Когда-то Руфина гадала, от кого у ее семейства такая награда. Печать. Знак породы. То ли древняя, от последних вестготов, что удержали мавров близ ущелья Ковадонги. То ли старинная, от воинов Джона Гонта. Подумать только, англичане являлись в королевства сии не врагами, но друзьями, союзниками и родственниками! Точно не скажешь, настолько далеко отец с матерью родословные не помнят. А бумаги горят во время мавританских набегов, даже золоченые дворянские грамоты. Что ж, она привыкла гордиться лицом северянки и в ответ на оценивающие взгляды ярких южанок и точеных кастилиек задирать повыше длинный нос.
У Руфины тоже дела! Но приходится ждать, пока на пост к девице на выданье вернется брат или жених.
Увы, первым оказался брат. Сияющий, как полуденное светило.

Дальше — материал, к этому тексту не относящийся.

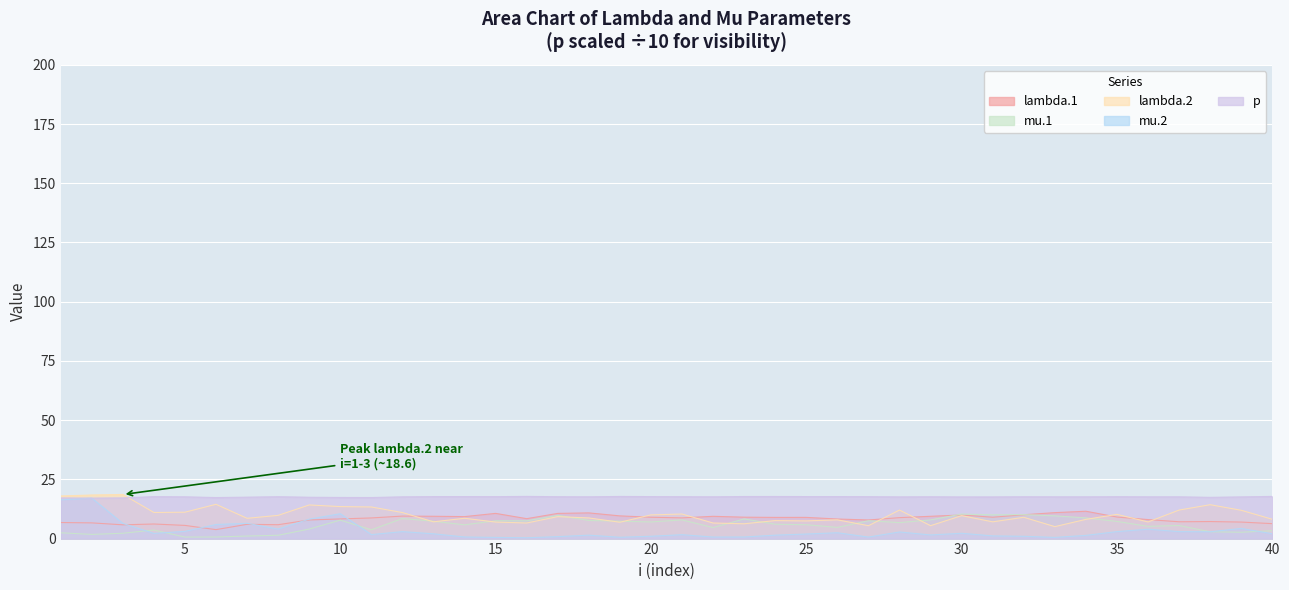

The value of lambda.2 at 40 is 4.2. True or false?

False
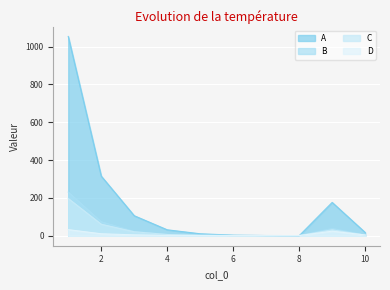

True or false: D and B cross at least once.

False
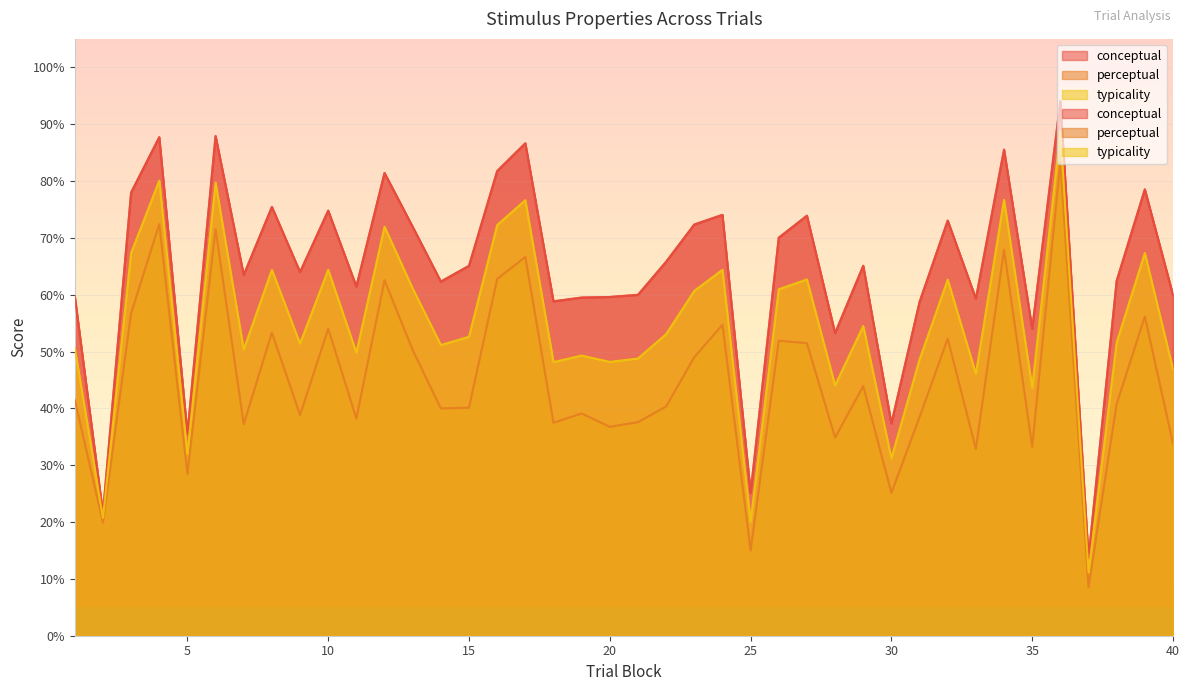

True or false: typicality and conceptual intersect in this chart.

False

– Знаете, с кем меня познакомил Гаспар? С генеральным интендантом армады береговой охраны! Впрочем, он совсем не весел – у них много хлопот, придется потесниться. Скоро приходит отозванная из Индий armada de Barlovento [17] . Ей понадобятся причалы и доки. На месяцок. Потом – в Ла-Корунью.
17
Эскадра, прикрывавшая острова Карибского моря от пиратов.
«А потом – в огонь, – закончила Руфина про себя. – А суперинтендант твой их обворует перед смертью. Самое же странное – то, что их вообще отозвали! Два галеона, полдюжины кораблей поменьше. Что они сделают?»

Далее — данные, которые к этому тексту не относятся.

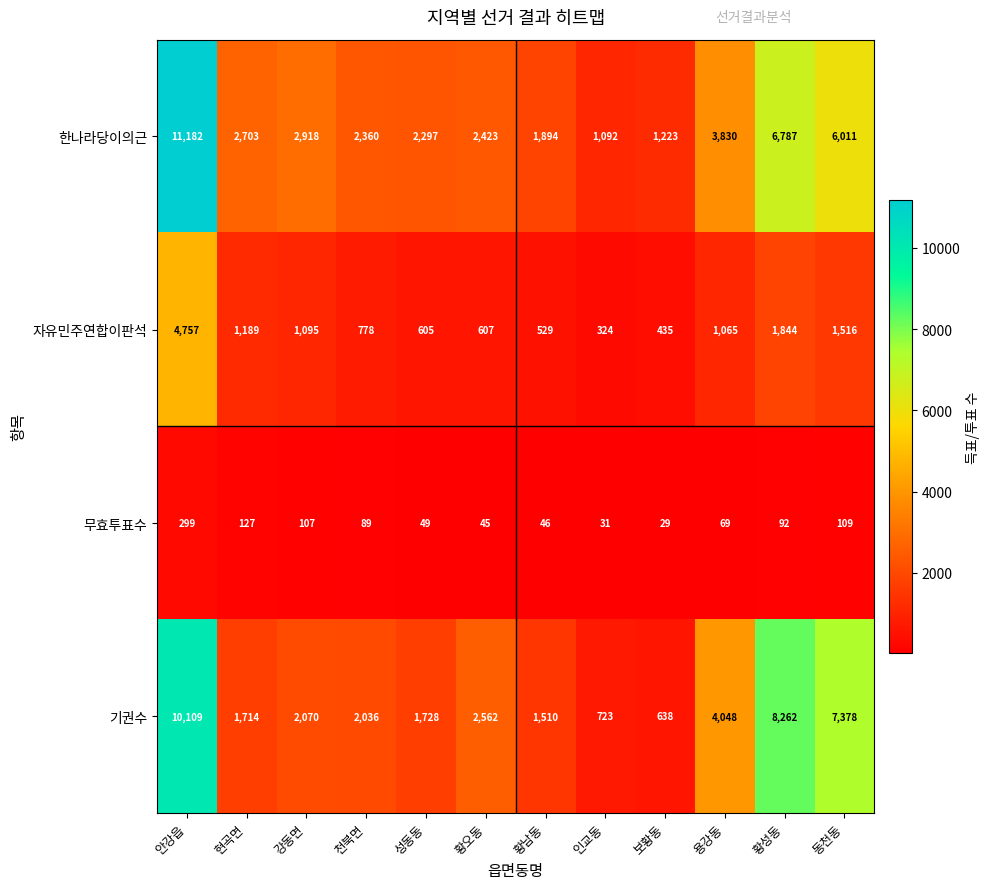

Which series has the widest spread of values?

한나라당이의근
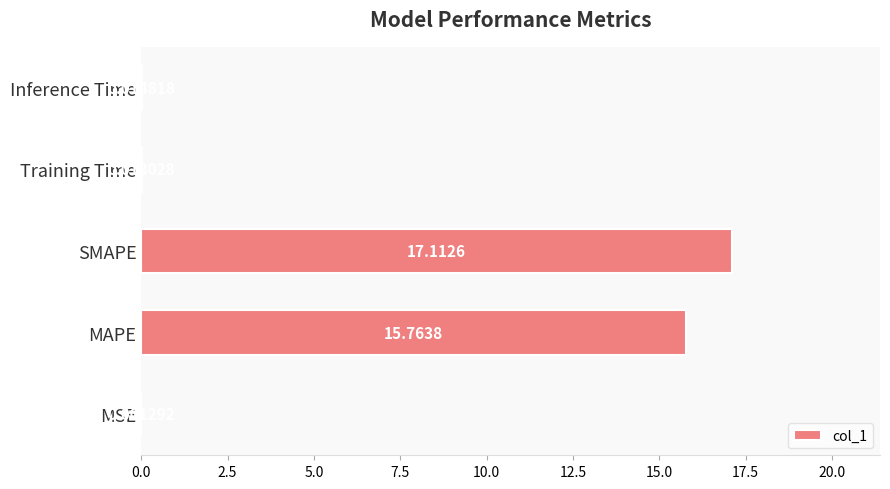

What is the change in value from MSE to MAPE?

+15.8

Увидев, как дама нахмурилась, дон де Рибера постарался принять воинственный вид. Защитник!
– Да, некоторое время город будет наводнен неотесанной солдатней из колоний, приличным женщинам из домов лучше бы и не выходить иначе, чем в сопровождении человека с твердой рукой! Твой отец, конечно, сделает все возможное, но…
– Но?
– Но он уже совершил ошибку, назначив в порт алькальдом поэта! Да еще Гонгориной школы. Этот кабан, мало того, что стихи пишет не испанским языком, а на полулатинской непонятчине, так и в порту оттоптал ноги многим приличным людям.

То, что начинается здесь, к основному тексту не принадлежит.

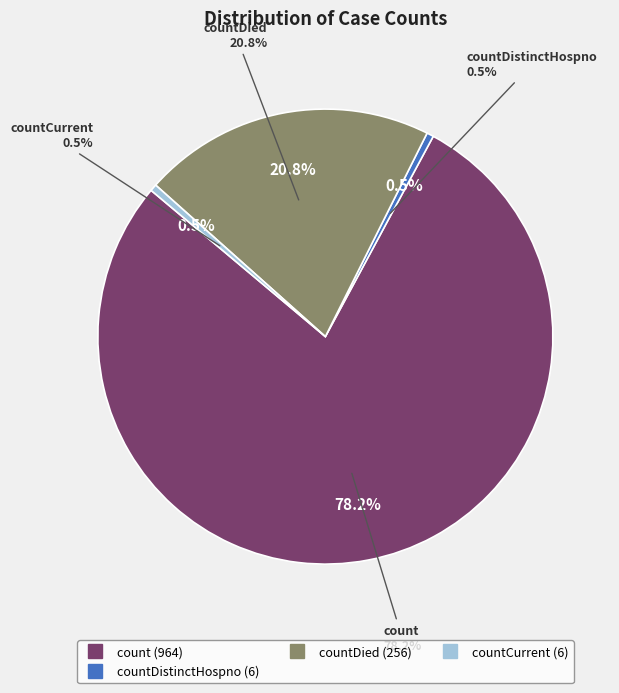

Is it true that countDied is 21% of the pie?

True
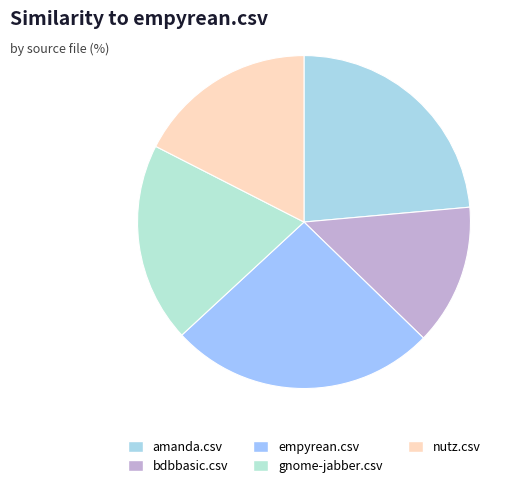

Which category has the smallest portion of the pie?

bdbbasic.csv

– Эта «непонятчина», вообще-то, и есть литературный испанский, – заметила Руфина.
– Да ты хоть слышала его стихи? Он же пока не печатался. Только в Академии зачитывает. И студентам своим.
– Слышала. Те, в которых он страдает от любви к монашке. Вот ведь не повезло человеку!
– Не повезло. Любить он, кажется, не способен в принципе. Только шляться по заведениям, кои я и упоминать не хочу! А в стихах упражняется на избранную тему.
Руфина вздохнула. Молодой человек кое-что понимает в стихах. К сожалению, выбрал не ту сторону поэтического сообщества!
– Значит, ему просто не попалась такая, что растопила бы в ученом сердце лед наук, – заметила Ана. – Интересно, что бы тогда написал сухарь академик?
– Что-нибудь заумное или похабное. Иного он не умеет.